Taconafide | W Lesie Z Nami |
AlternatywaDlaZycia
Szesnastoletnia Olga nie lubi ludzi. Dlatego, że nie lubi ludzi postanowiła swoim modnym, rozpadającym się rowerem miejskim pojechać do środka lasu. Przebywała tam od szóstej rano i stwierdziła iż będzie jeść tylko to, co tam znajdzie.
Po godzinie udało jej się znaleźć krzak z jarzynami dzięki któremu mogła zjeść jakiekolwiek śniadanie. Skubiąc owoce od połowy godziny usłyszała szelest. Odwróciła się w tamtą stronę. Okazało się, że jest tam ścieszka, a na niej Taco z Quebo na smyczy.
-Dzieńdobry panienko. Co robisz sama w lesie? -Spytał Taco, którego Olga dobrze znała. Kocha twórczość Jego i Quebo.

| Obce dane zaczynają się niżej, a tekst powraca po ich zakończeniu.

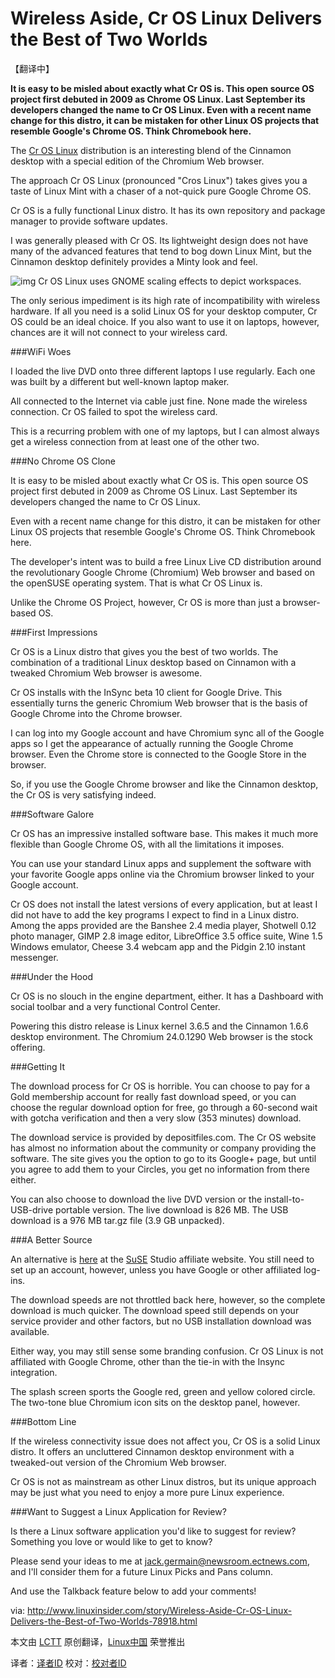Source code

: Wireless Aside, Cr OS Linux Delivers the Best of Two Worlds
===========================================================

【翻译中】

**It is easy to be misled about exactly what Cr OS is. This open source OS project first debuted in 2009 as Chrome OS Linux. Last September its developers changed the name to Cr OS Linux. Even with a recent name change for this distro, it can be mistaken for other Linux OS projects that resemble Google's Chrome OS. Think Chromebook here.**

The [Cr OS Linux][1] distribution is an interesting blend of the Cinnamon desktop with a special edition of the Chromium Web browser.

The approach Cr OS Linux (pronounced "Cros Linux") takes gives you a taste of Linux Mint with a chaser of a not-quick pure Google Chrome OS.

Cr OS is a fully functional Linux distro. It has its own repository and package manager to provide software updates.

I was generally pleased with Cr OS. Its lightweight design does not have many of the advanced features that tend to bog down Linux Mint, but the Cinnamon desktop definitely provides a Minty look and feel.

![img](http://www.linuxinsider.com/images/article_images/78918_620x200.jpg "Cr OS Linux workspaces.") 
Cr OS Linux uses GNOME scaling effects to depict workspaces.

The only serious impediment is its high rate of incompatibility with wireless hardware. If all you need is a solid Linux OS for your desktop computer, Cr OS could be an ideal choice. If you also want to use it on laptops, however, chances are it will not connect to your wireless card.

###WiFi Woes

I loaded the live DVD onto three different laptops I use regularly. Each one was built by a different but well-known laptop maker.

All connected to the Internet via cable just fine. None made the wireless connection. Cr OS failed to spot the wireless card.

This is a recurring problem with one of my laptops, but I can almost always get a wireless connection from at least one of the other two.

###No Chrome OS Clone

It is easy to be misled about exactly what Cr OS is. This open source OS project first debuted in 2009 as Chrome OS Linux. Last September its developers changed the name to Cr OS Linux.

Even with a recent name change for this distro, it can be mistaken for other Linux OS projects that resemble Google's Chrome OS. Think Chromebook here.

The developer's intent was to build a free Linux Live CD distribution around the revolutionary Google Chrome (Chromium) Web browser and based on the openSUSE operating system. That is what Cr OS Linux is.

Unlike the Chrome OS Project, however, Cr OS is more than just a browser-based OS.

###First Impressions

Cr OS is a Linux distro that gives you the best of two worlds. The combination of a traditional Linux desktop based on Cinnamon with a tweaked Chromium Web browser is awesome.

Cr OS installs with the InSync beta 10 client for Google Drive. This essentially turns the generic Chromium Web browser that is the basis of Google Chrome into the Chrome browser.

I can log into my Google account and have Chromium sync all of the Google apps so I get the appearance of actually running the Google Chrome browser. Even the Chrome store is connected to the Google Store in the browser.

So, if you use the Google Chrome browser and like the Cinnamon desktop, the Cr OS is very satisfying indeed.

###Software Galore

Cr OS has an impressive installed software base. This makes it much more flexible than Google Chrome OS, with all the limitations it imposes.

You can use your standard Linux apps and supplement the software with your favorite Google apps online via the Chromium browser linked to your Google account.

Cr OS does not install the latest versions of every application, but at least I did not have to add the key programs I expect to find in a Linux distro. Among the apps provided are the Banshee 2.4 media player, Shotwell 0.12 photo manager, GIMP 2.8 image editor, LibreOffice 3.5 office suite, Wine 1.5 Windows emulator, Cheese 3.4 webcam app and the Pidgin 2.10 instant messenger.

###Under the Hood

Cr OS is no slouch in the engine department, either. It has a Dashboard with social toolbar and a very functional Control Center.

Powering this distro release is Linux kernel 3.6.5 and the Cinnamon 1.6.6 desktop environment. The Chromium 24.0.1290 Web browser is the stock offering.

###Getting It

The download process for Cr OS is horrible. You can choose to pay for a Gold membership account for really fast download speed, or you can choose the regular download option for free, go through a 60-second wait with gotcha verification and then a very slow (353 minutes) download.

The download service is provided by depositfiles.com. The Cr OS website has almost no information about the community or company providing the software. The site gives you the option to go to its Google+ page, but until you agree to add them to your Circles, you get no information from there either.

You can also choose to download the live DVD version or the install-to-USB-drive portable version. The live download is 826 MB. The USB download is a 976 MB tar.gz file (3.9 GB unpacked).

###A Better Source

An alternative is [here][2] at the [SuSE][3] Studio affiliate website. You still need to set up an account, however, unless you have Google or other affiliated log-ins.

The download speeds are not throttled back here, however, so the complete download is much quicker. The download speed still depends on your service provider and other factors, but no USB installation download was available.

Either way, you may still sense some branding confusion. Cr OS Linux is not affiliated with Google Chrome, other than the tie-in with the Insync integration.

The splash screen sports the Google red, green and yellow colored circle. The two-tone blue Chromium icon sits on the desktop panel, however.

###Bottom Line

If the wireless connectivity issue does not affect you, Cr OS is a solid Linux distro. It offers an uncluttered Cinnamon desktop environment with a tweaked-out version of the Chromium Web browser.

Cr OS is not as mainstream as other Linux distros, but its unique approach may be just what you need to enjoy a more pure Linux experience.

###Want to Suggest a Linux Application for Review?

Is there a Linux software application you'd like to suggest for review? Something you love or would like to get to know?

Please send your ideas to me at jack.germain@newsroom.ectnews.com, and I'll consider them for a future Linux Picks and Pans column.

And use the Talkback feature below to add your comments!

via: http://www.linuxinsider.com/story/Wireless-Aside-Cr-OS-Linux-Delivers-the-Best-of-Two-Worlds-78918.html

本文由 [LCTT][] 原创翻译，[Linux中国][] 荣誉推出

译者：[译者ID][] 校对：[校对者ID][]

[LCTT]:https://github.com/LCTT/TranslateProject
[Linux中国]:http://linux.cn/portal.php
[译者ID]:http://linux.cn/space/译者ID
[校对者ID]:http://linux.cn/space/校对者ID

[1]:http://getchrome.eu/
[2]:https://susestudio.com/a/jMOVxa/cr-os-linux
[3]:http://www.novell.com/linux

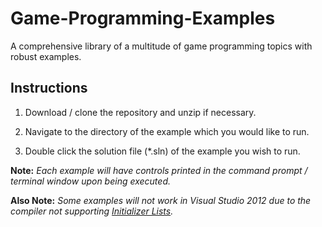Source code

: # Game-Programming-Examples
A comprehensive library of a multitude of game programming topics with robust examples.
## Instructions
1. Download / clone the repository and unzip if necessary.
      
2. Navigate to the directory of the example which you would like to run.
      
3. Double click the solution file (\*.sln) of the example you wish to run.

**Note:** *Each example will have controls printed in the command prompt / terminal window upon being executed.*

**Also Note:** *Some examples will not work in Visual Studio 2012 due to the compiler not supporting [Initializer Lists](https://msdn.microsoft.com/en-us/library/vstudio/hh567368(v=vs.120).aspx).*
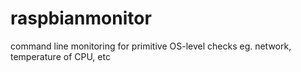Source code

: # raspbianmonitor
command line monitoring for primitive OS-level checks eg. network, temperature of CPU, etc 
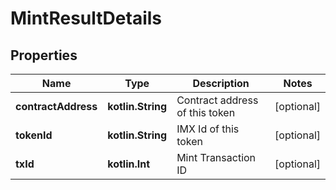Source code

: 
# MintResultDetails

## Properties
Name | Type | Description | Notes
------------ | ------------- | ------------- | -------------
**contractAddress** | **kotlin.String** | Contract address of this token |  [optional]
**tokenId** | **kotlin.String** | IMX Id of this token |  [optional]
**txId** | **kotlin.Int** | Mint Transaction ID |  [optional]




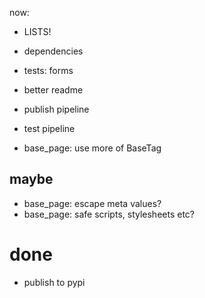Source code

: now:
- LISTS!


- dependencies
- tests: forms
- better readme
- publish pipeline
- test pipeline
- base_page: use more of BaseTag

## maybe

- base_page: escape meta values?
- base_page: safe scripts, stylesheets etc?

# done
- publish to pypi
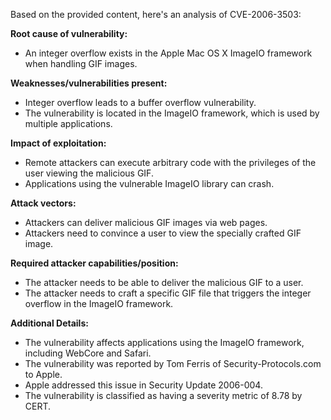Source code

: Based on the provided content, here's an analysis of CVE-2006-3503:

**Root cause of vulnerability:**
- An integer overflow exists in the Apple Mac OS X ImageIO framework when handling GIF images.

**Weaknesses/vulnerabilities present:**
- Integer overflow leads to a buffer overflow vulnerability.
- The vulnerability is located in the ImageIO framework, which is used by multiple applications.

**Impact of exploitation:**
- Remote attackers can execute arbitrary code with the privileges of the user viewing the malicious GIF.
- Applications using the vulnerable ImageIO library can crash.

**Attack vectors:**
- Attackers can deliver malicious GIF images via web pages.
- Attackers need to convince a user to view the specially crafted GIF image.

**Required attacker capabilities/position:**
- The attacker needs to be able to deliver the malicious GIF to a user.
- The attacker needs to craft a specific GIF file that triggers the integer overflow in the ImageIO framework.

**Additional Details:**

- The vulnerability affects applications using the ImageIO framework, including WebCore and Safari.
- The vulnerability was reported by Tom Ferris of Security-Protocols.com to Apple.
- Apple addressed this issue in Security Update 2006-004.
- The vulnerability is classified as having a severity metric of 8.78 by CERT.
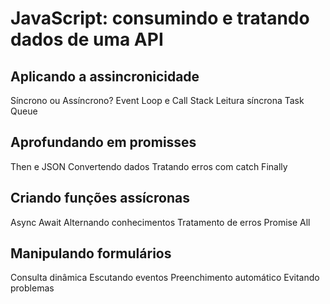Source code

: # JavaScript: consumindo e tratando dados de uma API

## Aplicando a assincronicidade

Síncrono ou Assíncrono?
Event Loop e Call Stack
Leitura síncrona
Task Queue

## Aprofundando em promisses

Then e JSON
Convertendo dados
Tratando erros com catch
Finally

## Criando funções assícronas

Async Await
Alternando conhecimentos
Tratamento de erros
Promise All

## Manipulando formulários

Consulta dinâmica
Escutando eventos
Preenchimento automático
Evitando problemas
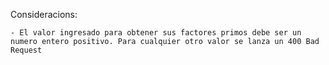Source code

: Consideracions:

	- El valor ingresado para obtener sus factores primos debe ser un numero entero positivo. Para cualquier otro valor se lanza un 400 Bad Request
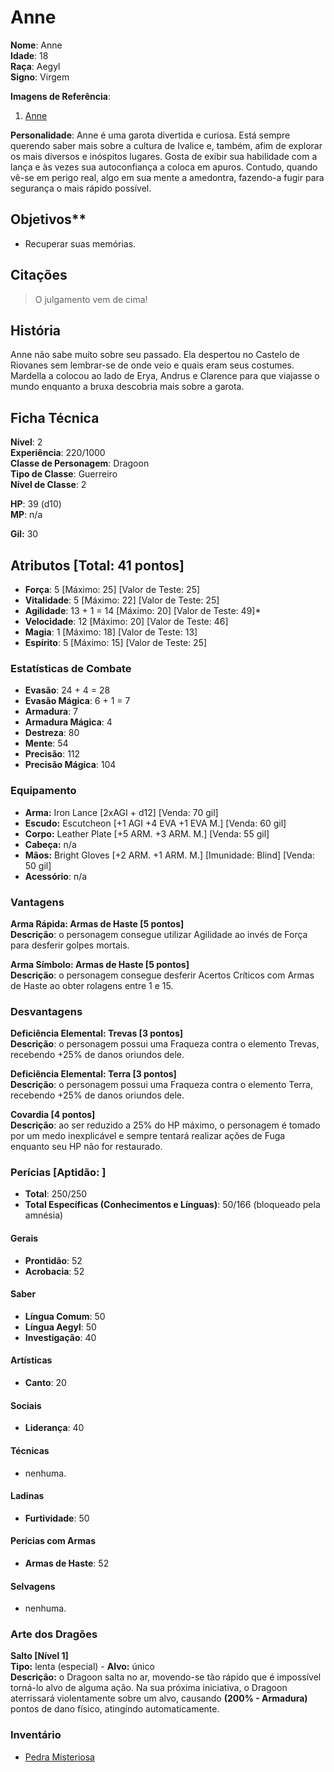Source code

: # Anne

**Nome**: Anne  
**Idade**: 18  
**Raça**: Aegyl  
**Signo**: Virgem  

**Imagens de Referência**:

1. [Anne](http://wallpapers-best.com/uploads/posts/2015-12/17_no_game_no_life.jpg)

**Personalidade**: Anne é uma garota divertida e curiosa. Está sempre querendo saber mais sobre a cultura de Ivalice e, também, afim de explorar os mais diversos e inóspitos lugares. Gosta de exibir sua habilidade com a lança e às vezes sua autoconfiança a coloca em apuros. Contudo, quando vê-se em perigo real, algo em sua mente a amedontra, fazendo-a fugir para segurança o mais rápido possível.

## Objetivos**

* Recuperar suas memórias.

## Citações

> O julgamento vem de cima!

## História

Anne não sabe muito sobre seu passado. Ela despertou no Castelo de Riovanes sem lembrar-se de onde veio e quais eram seus costumes. Mardella a colocou ao lado de Erya, Andrus e Clarence para que viajasse o mundo enquanto a bruxa descobria mais sobre a garota.

## Ficha Técnica

**Nível**: 2  
**Experiência**: 220/1000  
**Classe de Personagem**: Dragoon  
**Tipo de Classe**: Guerreiro  
**Nível de Classe**: 2  

**HP**: 39 (d10)  
**MP**: n/a  

**Gil:** 30

## Atributos [Total: 41 pontos]

* **Força**: 5 [Máximo: 25] [Valor de Teste: 25]  
* **Vitalidade**: 5 [Máximo: 22] [Valor de Teste: 25]  
* **Agilidade**: 13 + 1 = 14 [Máximo: 20] [Valor de Teste: 49]*  
* **Velocidade**: 12 [Máximo: 20] [Valor de Teste: 46]  
* **Magia**: 1 [Máximo: 18] [Valor de Teste: 13]  
* **Espírito**: 5 [Máximo: 15] [Valor de Teste: 25]  

### Estatísticas de Combate

* **Evasão**: 24 + 4 = 28  
* **Evasão Mágica**: 6 + 1 = 7  
* **Armadura**: 7
* **Armadura Mágica**: 4
* **Destreza**: 80
* **Mente**: 54
* **Precisão**: 112
* **Precisão Mágica**: 104

### Equipamento

* **Arma:** Iron Lance [2xAGI + d12] [Venda: 70 gil]
* **Escudo:** Escutcheon [+1 AGI +4 EVA +1 EVA M.] [Venda: 60 gil]
* **Corpo:** Leather Plate [+5 ARM. +3 ARM. M.] [Venda: 55 gil]
* **Cabeça:** n/a
* **Mãos:** Bright Gloves [+2 ARM. +1 ARM. M.] [Imunidade: Blind] [Venda: 50 gil]
* **Acessório**: n/a

### Vantagens

**Arma Rápida: Armas de Haste [5 pontos]**  
**Descrição**: o personagem consegue utilizar Agilidade ao invés de Força para desferir golpes mortais.  

**Arma Símbolo: Armas de Haste [5 pontos]**  
**Descrição**: o personagem consegue desferir Acertos Críticos com Armas de Haste ao obter rolagens entre 1 e 15.

### Desvantagens

**Deficiência Elemental: Trevas [3 pontos]**  
**Descrição**: o personagem possui uma Fraqueza contra o elemento Trevas, recebendo +25% de danos oriundos dele.  

**Deficiência Elemental: Terra [3 pontos]**  
**Descrição**: o personagem possui uma Fraqueza contra o elemento Terra, recebendo +25% de danos oriundos dele.  

**Covardia [4 pontos]**  
**Descrição**: ao ser reduzido a 25% do HP máximo, o personagem é tomado por um medo inexplicável e sempre tentará realizar ações de Fuga enquanto seu HP não for restaurado.  

### Perícias [Aptidão: ]

* **Total**: 250/250  
* **Total Específicas (Conhecimentos e Línguas)**: 50/166 (bloqueado pela amnésia)

#### Gerais

* **Prontidão**: 52
* **Acrobacia**: 52

#### Saber

* **Língua Comum**: 50  
* **Língua Aegyl**: 50  
* **Investigação**: 40

#### Artísticas

* **Canto**: 20

#### Sociais

* **Liderança**: 40

#### Técnicas

* nenhuma.

#### Ladinas

* **Furtividade**: 50

#### Perícias com Armas

* **Armas de Haste**: 52

#### Selvagens

* nenhuma.

### Arte dos Dragões

**Salto [Nível 1]**  
**Tipo:** lenta (especial) - **Alvo:** único  
**Descrição:** o Dragoon salta no ar, movendo-se tão rápido que é impossível torná-lo alvo de alguma ação. Na sua próxima iniciativa, o Dragoon aterrissará violentamente sobre um alvo, causando **(200% - Armadura)** pontos de dano físico, atingindo automaticamente. 

### Inventário  

* [Pedra Misteriosa](https://vignette2.wikia.nocookie.net/finalfantasy/images/a/a2/FFT_Virgo.gif/revision/latest/fixed-aspect-ratio-down/width/240/height/240?cb=20100701205421&fill=transparent)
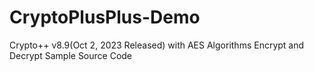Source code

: # CryptoPlusPlus-Demo
Crypto++ v8.9(Oct 2, 2023 Released) with AES Algorithms Encrypt and Decrypt Sample Source Code
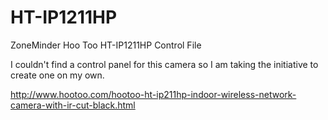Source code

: # HT-IP1211HP
ZoneMinder Hoo Too HT-IP1211HP Control File

I couldn't find a control panel for this camera so I am taking the initiative to create one on my own.

http://www.hootoo.com/hootoo-ht-ip211hp-indoor-wireless-network-camera-with-ir-cut-black.html

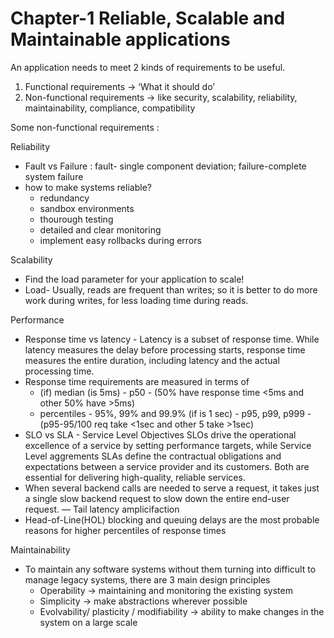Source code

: # Chapter-1 Reliable, Scalable and Maintainable applications

An application needs to meet 2 kinds of requirements to be useful.

1. Functional requirements → ‘What it should do’
2. Non-functional requirements → like security, scalability, reliability, maintainability, compliance, compatibility


Some non-functional requirements :

Reliability

* Fault vs Failure : fault- single component deviation; failure-complete system failure
* how to make systems reliable?
    * redundancy
    * sandbox environments
    * thourough testing
    * detailed and clear monitoring
    * implement easy rollbacks during errors

Scalability

* Find the load parameter for your application to scale!
* Load- Usually, reads are frequent than writes; so it is better to do more work during writes, for less loading time during reads. 

Performance

* Response time vs latency - Latency is a subset of response time. While latency measures the delay before processing starts, response time measures the entire duration, including latency and the actual processing time.
* Response time requirements are measured in terms of 
    * (if) median (is 5ms) - p50 - (50% have response time <5ms and other 50% have >5ms)
    * percentiles - 95%, 99% and 99.9% (if is 1 sec) - p95, p99, p999 - (p95-95/100 req take <1sec and other 5 take >1sec)
* SLO vs SLA - Service Level Objectives SLOs drive the operational excellence of a service by setting performance targets, while Service Level aggrements SLAs define the contractual obligations and expectations between a service provider and its customers. Both are essential for delivering high-quality, reliable services.
* When several backend calls are needed to serve a request, it takes just a single slow backend request to slow down the entire end-user request. — Tail latency amplicifaction
* Head-of-Line(HOL) blocking and queuing delays are the most probable reasons for higher percentiles of response times

Maintainability

* To maintain any software systems without them turning into difficult to manage legacy systems, there are 3 main design principles 
    * Operability → maintaining and monitoring the existing system
    * Simplicity → make abstractions wherever possible
    * Evolvability/ plasticity / modifiability → ability to make changes in the system on a large scale

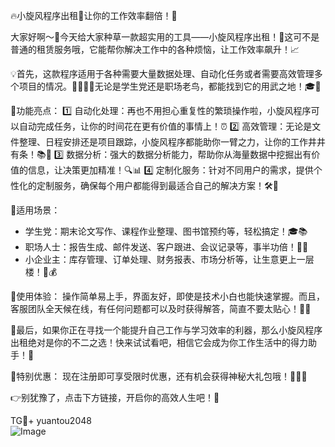 🔥小旋风程序出租💨让你的工作效率翻倍！🚀

大家好啊～👋今天给大家种草一款超实用的工具——小旋风程序出租！🌈这可不是普通的租赁服务哦，它能帮你解决工作中的各种烦恼，让工作效率飙升！📈

💡首先，这款程序适用于各种需要大量数据处理、自动化任务或者需要高效管理多个项目的情况。👨‍💻👩‍💻无论是学生党还是职场老鸟，都能找到它的用武之地！🎓💼

🌟功能亮点：
1️⃣ 自动化处理：再也不用担心重复性的繁琐操作啦，小旋风程序可以自动完成任务，让你的时间花在更有价值的事情上！⏰
2️⃣ 高效管理：无论是文件整理、日程安排还是项目跟踪，小旋风程序都能助你一臂之力，让你的工作井井有条！📚📅
3️⃣ 数据分析：强大的数据分析能力，帮助你从海量数据中挖掘出有价值的信息，让决策更加精准！🔍📊
4️⃣ 定制化服务：针对不同用户的需求，提供个性化的定制服务，确保每个用户都能得到最适合自己的解决方案！🛠️🔧

🎯适用场景：
- 学生党：期末论文写作、课程作业整理、图书馆预约等，轻松搞定！🎓📚
- 职场人士：报告生成、邮件发送、客户跟进、会议记录等，事半功倍！💼📝
- 小企业主：库存管理、订单处理、财务报表、市场分析等，让生意更上一层楼！🛒💰

🎉使用体验：
操作简单易上手，界面友好，即使是技术小白也能快速掌握。而且，客服团队全天候在线，有任何问题都可以及时获得解答，简直不要太贴心！💬📢

🌈最后，如果你正在寻找一个能提升自己工作与学习效率的利器，那么小旋风程序出租绝对是你的不二之选！快来试试看吧，相信它会成为你工作生活中的得力助手！💪

🎁特别优惠：
现在注册即可享受限时优惠，还有机会获得神秘大礼包哦！🎁🎁🎁

👉别犹豫了，点击下方链接，开启你的高效人生吧！🔗

TG💪+ yuantou2048  
![Image](https://github.com/user-attachments/assets/42a5a4a5-fea9-4a1d-8aa0-73e57e430cca)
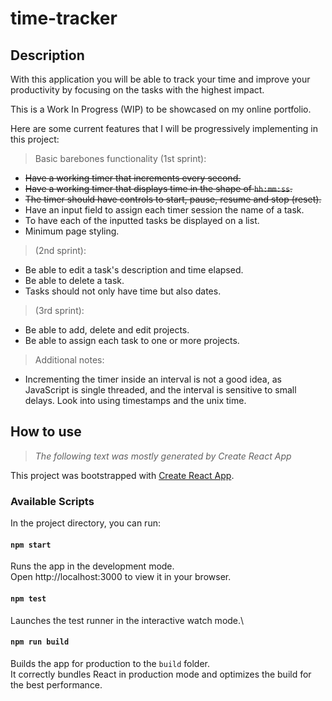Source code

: # time-tracker

## Description
With this application you will be able to track your time and improve your productivity by focusing on the tasks with the highest impact.

This is a Work In Progress (WIP) to be showcased on my online portfolio.

Here are some current features that I will be progressively implementing in this project:

>Basic barebones functionality (1st sprint):
- ~~Have a working timer that increments every second.~~
- ~~Have a working timer that displays time in the shape of `hh:mm:ss`.~~
- ~~The timer should have controls to start, pause, resume and stop (reset).~~
- Have an input field to assign each timer session the name of a task.
- To have each of the inputted tasks be displayed on a list.
- Minimum page styling.

>(2nd sprint):
- Be able to edit a task's description and time elapsed.
- Be able to delete a task.
- Tasks should not only have time but also dates.

>(3rd sprint):
- Be able to add, delete and edit projects.
- Be able to assign each task to one or more projects.

> Additional notes:
- Incrementing the timer inside an interval is not a good idea, as JavaScript is single threaded, and the interval is sensitive to small delays. Look into using timestamps and the unix time.


## How to use
>*The following text was mostly generated by Create React App*

This project was bootstrapped with [Create React App](https://github.com/facebook/create-react-app).

### Available Scripts
In the project directory, you can run:

#### `npm start`
Runs the app in the development mode.\
Open http://localhost:3000 to view it in your browser.

#### `npm test`
Launches the test runner in the interactive watch mode.\

#### `npm run build`
Builds the app for production to the `build` folder.\
It correctly bundles React in production mode and optimizes the build for the best performance.
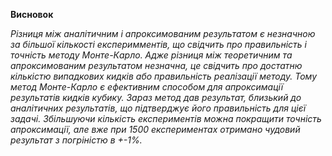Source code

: **Висновок**

_Різниця між аналітичним і апроксимованим результатом є незначною за більшої кількості експеримментів, що свідчить про правильність і точність методу Монте-Карло. Адже різниця між теоретичним та апроксимованим результатом незначна, це свідчить про достатню кількістю випадкових кидків або правильність реалізації методу. Тому метод Монте-Карло є ефективним способом для апроксимації результатів кидків кубику. Зараз метод дав результат, близький до аналітичних результатів, що підтверджує його правильність для цієї задачі. Збільшуючи кількість експериментів можна покращити точність апроксимації, але вже при 1500 експериментах отримано чудовий результат з погріністю в +-1%._
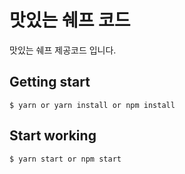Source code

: # 맛있는 쉐프 코드

맛있는 쉐프 제공코드 입니다.

## Getting start

    $ yarn or yarn install or npm install

## Start working

    $ yarn start or npm start
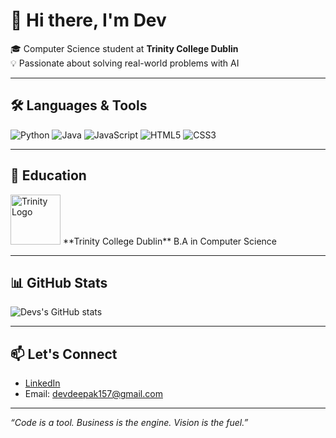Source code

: # 👋 Hi there, I'm Dev

🎓 Computer Science student at **Trinity College Dublin**  
💡 Passionate about solving real-world problems with AI  

---

## 🛠️ Languages & Tools
![Python](https://img.shields.io/badge/-Python-3776AB?logo=python&logoColor=white&style=flat)
![Java](https://img.shields.io/badge/-Java-007396?logo=java&logoColor=white&style=flat)
![JavaScript](https://img.shields.io/badge/-JavaScript-F7DF1E?logo=javascript&logoColor=black&style=flat)
![HTML5](https://img.shields.io/badge/-HTML5-E34F26?logo=html5&logoColor=white&style=flat)
![CSS3](https://img.shields.io/badge/-CSS3-1572B6?logo=css3&logoColor=white&style=flat)

---

## 🏫 Education
<img src="https://upload.wikimedia.org/wikipedia/en/b/bf/Trinity_College_Dublin_coat_of_arms.png" width="80" alt="Trinity Logo"/>  
**Trinity College Dublin**  
B.A in Computer Science

---

## 📊 GitHub Stats
![Devs's GitHub stats](https://github-readme-stats.vercel.app/api?username=DevEnjoysMath&show_icons=true&theme=radical)

---

## 📫 Let's Connect
- [LinkedIn](https://www.linkedin.com/in/dev-joshi-083730273)
- Email: devdeepak157@gmail.com

---

_“Code is a tool. Business is the engine. Vision is the fuel.”_

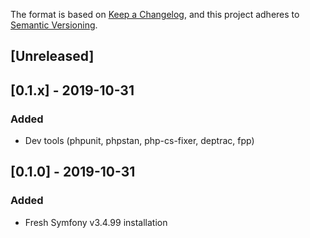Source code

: The format is based on [Keep a Changelog](https://keepachangelog.com/en/1.0.0/),
and this project adheres to [Semantic Versioning](https://semver.org/spec/v2.0.0.html).

## [Unreleased]

## [0.1.x] - 2019-10-31
### Added
- Dev tools (phpunit, phpstan, php-cs-fixer, deptrac, fpp)

## [0.1.0] - 2019-10-31
### Added
- Fresh Symfony v3.4.99 installation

-A tak sobie jarzyny jem. -Odpowiedziała z obojętnością.
Taco zdążył zauważyć, że dziewczyna ma zamiar zostać w lesie gdyż jej twarz była cała fioletowa, z resztą tak jak jej odzież.
-To może przyniosę ci nowy rower, bo tym nigdzie nie zajedziesz.